▶ **Task directions**
Leave the pictures out and return every line below exactly.

Page-level text extractions:
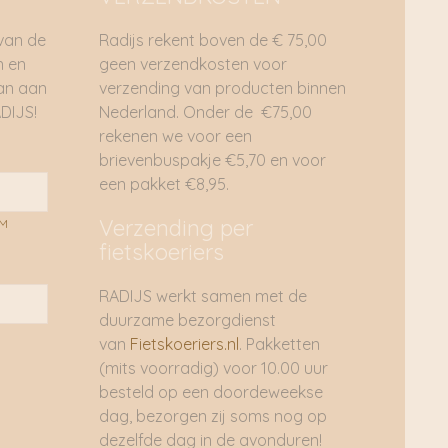
 van de
Radijs rekent boven de € 75,00
n en
geen verzendkosten voor
dan aan
verzending van producten binnen
DIJS!
Nederland. Onder de €75,00
rekenen we voor een
brievenbuspakje €5,70 en voor
een pakket €8,95.
Verzending per
AM
fietskoeriers
RADIJS werkt samen met de
duurzame bezorgdienst
van
Fietskoeriers.nl
. Pakketten
(mits voorradig) voor 10.00 uur
besteld op een doordeweekse
dag, bezorgen zij soms nog op
dezelfde dag in de avonduren!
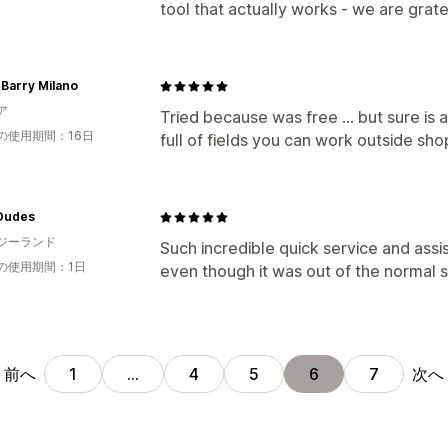
tool that actually works - we are grate
Barry Milano
ア
Tried because was free ... but sure is a
の使用期間：16日
full of fields you can work outside shop
 Dudes
ジーランド
Such incredible quick service and assi
の使用期間：1日
even though it was out of the normal 
前へ
次へ
1
…
4
5
6
7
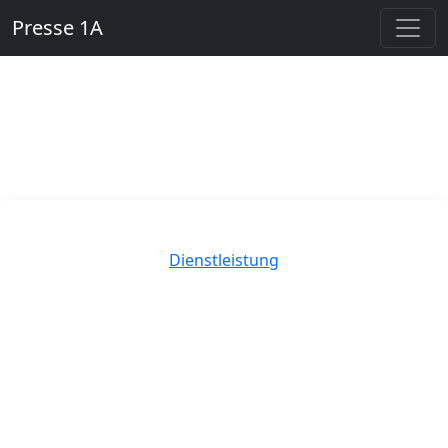
Presse 1A
Kategorien
Dienstleistung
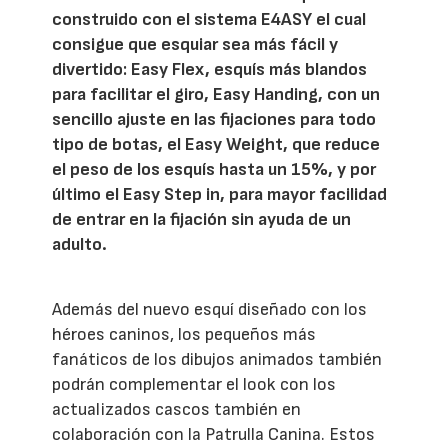
construido con el sistema E4ASY el cual
consigue que esquiar sea más fácil y
divertido: Easy Flex, esquís más blandos
para facilitar el giro, Easy Handing, con un
sencillo ajuste en las fijaciones para todo
tipo de botas, el Easy Weight, que reduce
el peso de los esquís hasta un 15%, y por
último el Easy Step in, para mayor facilidad
de entrar en la fijación sin ayuda de un
adulto.
Además del nuevo esquí diseñado con los
héroes caninos, los pequeños más
fanáticos de los dibujos animados también
podrán complementar el look con los
actualizados cascos también en
colaboración con la Patrulla Canina. Estos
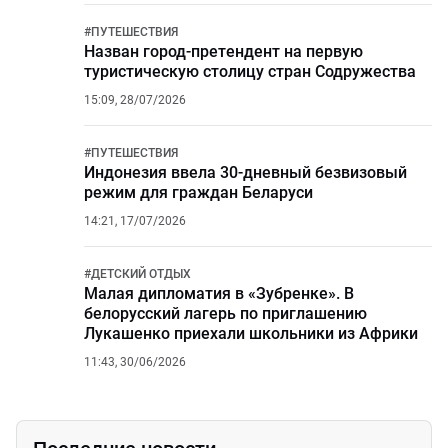
#
ПУТЕШЕСТВИЯ
Назван город-претендент на первую
туристическую столицу стран Содружества
15:09, 28/07/2026
#
ПУТЕШЕСТВИЯ
Индонезия ввела 30-дневный безвизовый
режим для граждан Беларуси
14:21, 17/07/2026
#
ДЕТСКИЙ ОТДЫХ
Малая дипломатия в «Зубренке». В
белорусский лагерь по приглашению
Лукашенко приехали школьники из Африки
11:43, 30/06/2026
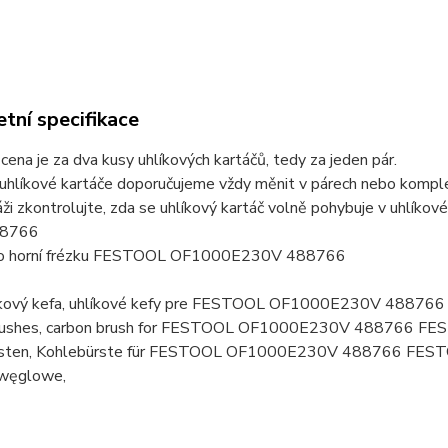
tní specifikace
ena je za dva kusy uhlíkových kartáčů, tedy za jeden pár.
uhlíkové kartáče doporučujeme vždy měnit v párech nebo komplet
ži zkontrolujte, zda se uhlíkový kartáč volně pohybuje v uhlík
88766
ro horní frézku FESTOOL OF1000E230V 488766
líkový kefa, uhlíkové kefy pre FESTOOL OF1000E230V 488
brushes, carbon brush for FESTOOL OF1000E230V 488766 F
rsten, Kohlebürste für FESTOOL OF1000E230V 488766 FE
 węglowe,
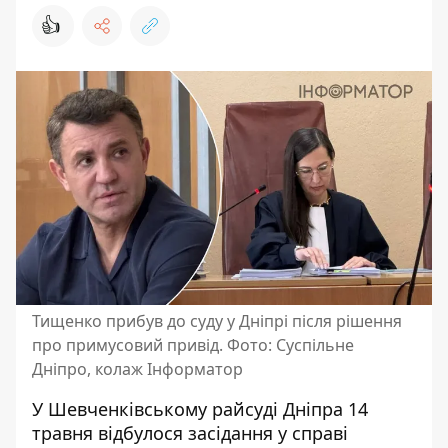
👍
Тищенко прибув до суду у Дніпрі після рішення
про примусовий привід. Фото: Суспільне
Дніпро, колаж Інформатор
У Шевченківському райсуді Дніпра 14
травня відбулося засідання у справі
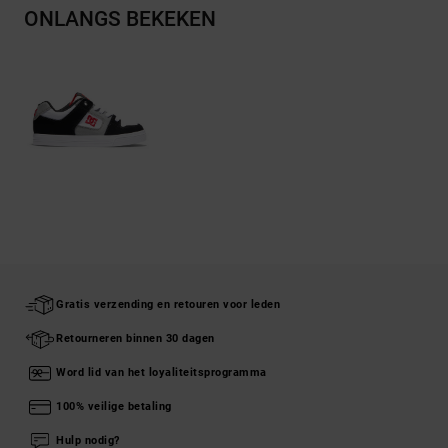
ONLANGS BEKEKEN
Gratis verzending en retouren voor leden
Retourneren binnen 30 dagen
Word lid van het loyaliteitsprogramma
100% veilige betaling
Hulp nodig?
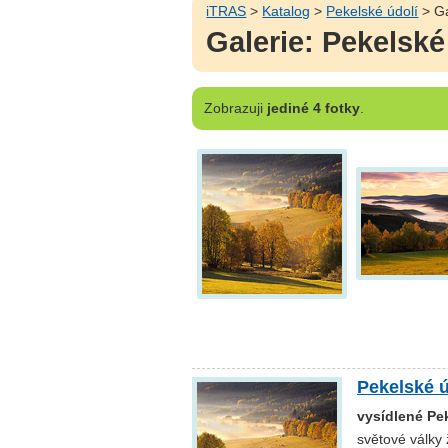
iTRAS
>
Katalog
>
Pekelské údolí
> Ga
Galerie: Pekelské
Zobrazuji
jediné 4 fotky
.
Pekelské ú
vysídlené Pe
světové války 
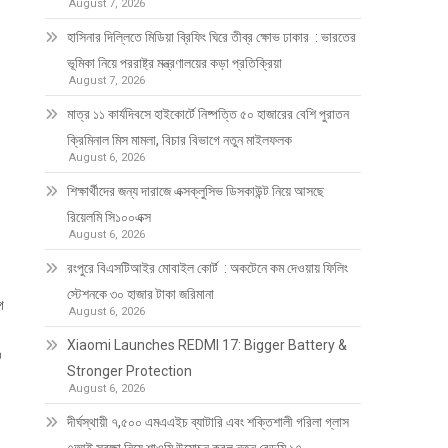
August 7, 2026
হাসিনার দিল্লিতে মিডিয়া ব্রিফিং ঘিরে তীব্র ক্ষোভ ঢাকার : ভারতের
ভূমিকা নিয়ে পররাষ্ট্র মন্ত্রণালয়ের কড়া প্রতিক্রিয়া
August 7, 2026
মাত্র ১১ কার্যদিবসে হাইকোর্টে নিষ্পত্তি ৫০ হাজারের বেশি পুরাতন
ক্রিমিনাল মিস মামলা, বিচার বিভাগে নতুন মাইলফলক
August 6, 2026
শিক্ষার্থীদের জন্য দারাজে এক্সক্লুসিভ ডিসকাউন্ট নিয়ে আসছে
রিয়েলমি সি১০০এক্স
August 6, 2026
রংপুরে বিএসটিআইর মোবাইল কোর্ট : অকটেনে কম দেওয়ায় ফিলিং
স্টেশনকে ৩০ হাজার টাকা জরিমানা
গ
August 6, 2026
Xiaomi Launches REDMI 17: Bigger Battery &
ও
Stronger Protection
August 6, 2026
।
দীর্ঘস্থায়ী ৭,৫০০ এমএএইচ ব্যাটারি এবং শক্তিশালী গরিলা গ্লাস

▶ **Answer area**
 van de
Radijs rekent boven de € 75,00
n en
geen verzendkosten voor
dan aan
verzending van producten binnen
DIJS!
Nederland. Onder de €75,00
rekenen we voor een
brievenbuspakje €5,70 en voor
een pakket €8,95.
Verzending per
AM
fietskoeriers
RADIJS werkt samen met de
duurzame bezorgdienst
van
Fietskoeriers.nl
. Pakketten
(mits voorradig) voor 10.00 uur
besteld op een doordeweekse
dag, bezorgen zij soms nog op
dezelfde dag in de avonduren!
tool that actually works - we are grate
Barry Milano
ア
Tried because was free ... but sure is a
の使用期間：16日
full of fields you can work outside shop
 Dudes
ジーランド
Such incredible quick service and assi
の使用期間：1日
even though it was out of the normal 
前へ
次へ
1
…
4
5
6
7
Presse 1A
Kategorien
Dienstleistung
construido con el sistema E4ASY el cual
consigue que esquiar sea más fácil y
divertido: Easy Flex, esquís más blandos
para facilitar el giro, Easy Handing, con un
sencillo ajuste en las fijaciones para todo
tipo de botas, el Easy Weight, que reduce
el peso de los esquís hasta un 15%, y por
último el Easy Step in, para mayor facilidad
de entrar en la fijación sin ayuda de un
adulto.
Además del nuevo esquí diseñado con los
héroes caninos, los pequeños más
fanáticos de los dibujos animados también
podrán complementar el look con los
actualizados cascos también en
colaboración con la Patrulla Canina. Estos
#
ПУТЕШЕСТВИЯ
Назван город-претендент на первую
туристическую столицу стран Содружества
15:09, 28/07/2026
#
ПУТЕШЕСТВИЯ
Индонезия ввела 30-дневный безвизовый
режим для граждан Беларуси
14:21, 17/07/2026
#
ДЕТСКИЙ ОТДЫХ
Малая дипломатия в «Зубренке». В
белорусский лагерь по приглашению
Лукашенко приехали школьники из Африки
11:43, 30/06/2026
tní specifikace
ena je za dva kusy uhlíkových kartáčů, tedy za jeden pár.
uhlíkové kartáče doporučujeme vždy měnit v párech nebo komplet
ži zkontrolujte, zda se uhlíkový kartáč volně pohybuje v uhlík
88766
ro horní frézku FESTOOL OF1000E230V 488766
líkový kefa, uhlíkové kefy pre FESTOOL OF1000E230V 488
brushes, carbon brush for FESTOOL OF1000E230V 488766 F
rsten, Kohlebürste für FESTOOL OF1000E230V 488766 FE
 węglowe,
👍
Тищенко прибув до суду у Дніпрі після рішення
про примусовий привід. Фото: Суспільне
Дніпро, колаж Інформатор
У Шевченківському райсуді Дніпра 14
травня відбулося засідання у справі
ONLANGS BEKEKEN
Gratis verzending en retouren voor leden
Retourneren binnen 30 dagen
Word lid van het loyaliteitsprogramma
100% veilige betaling
Hulp nodig?
iTRAS
>
Katalog
>
Pekelské údolí
> Ga
Galerie: Pekelské
Zobrazuji
jediné 4 fotky
.
Pekelské ú
vysídlené Pe
světové války 
August 7, 2026
হাসিনার দিল্লিতে মিডিয়া ব্রিফিং ঘিরে তীব্র ক্ষোভ ঢাকার : ভারতের
ভূমিকা নিয়ে পররাষ্ট্র মন্ত্রণালয়ের কড়া প্রতিক্রিয়া
August 7, 2026
মাত্র ১১ কার্যদিবসে হাইকোর্টে নিষ্পত্তি ৫০ হাজারের বেশি পুরাতন
ক্রিমিনাল মিস মামলা, বিচার বিভাগে নতুন মাইলফলক
August 6, 2026
শিক্ষার্থীদের জন্য দারাজে এক্সক্লুসিভ ডিসকাউন্ট নিয়ে আসছে
রিয়েলমি সি১০০এক্স
August 6, 2026
রংপুরে বিএসটিআইর মোবাইল কোর্ট : অকটেনে কম দেওয়ায় ফিলিং
স্টেশনকে ৩০ হাজার টাকা জরিমানা
গ
August 6, 2026
Xiaomi Launches REDMI 17: Bigger Battery &
ও
Stronger Protection
August 6, 2026
।
দীর্ঘস্থায়ী ৭,৫০০ এমএএইচ ব্যাটারি এবং শক্তিশালী গরিলা গ্লাস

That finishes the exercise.